Steinitz claimed during the event that supplies from Tamar would start in two-three months following final checks to the existing East Mediterranean Gas (EMG) pipeline, which has been modified to allow the reversal of the original flow direction.
The Cairo conclave concluded with a declaration permanently establishing the new East Mediterranean Gas Forum, headquartered in Cairo, including all seven attendees.
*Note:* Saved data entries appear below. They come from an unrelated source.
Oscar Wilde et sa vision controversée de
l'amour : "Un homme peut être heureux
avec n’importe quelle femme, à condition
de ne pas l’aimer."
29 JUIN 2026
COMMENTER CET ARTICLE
A statement said that it had been designed to support producing countries by “enhancing their co-operation with consuming and transitory parties in the region, taking advantage of existing infrastructure and developing further infrastructure options to accommodate current and future discoveries”.
Meanwhile, it would support consumers by “securing their needs and allowing their participation with the transitory countries in the development of gas policies in the region”.
The organisation would also be one “that respects the rights of members with respect to their natural resources in accordance with the principle of international law”.
The notable absentee at the gathering was Lebanon – which had provoked Israeli ire by awarding a licence for a block containing offshore territory contested with Tel Aviv during Beirut’s debut international bid round in 2017. Meanwhile, exploration activity off the coast of Cyprus has inflamed tense relations between the island’s government and Ankara.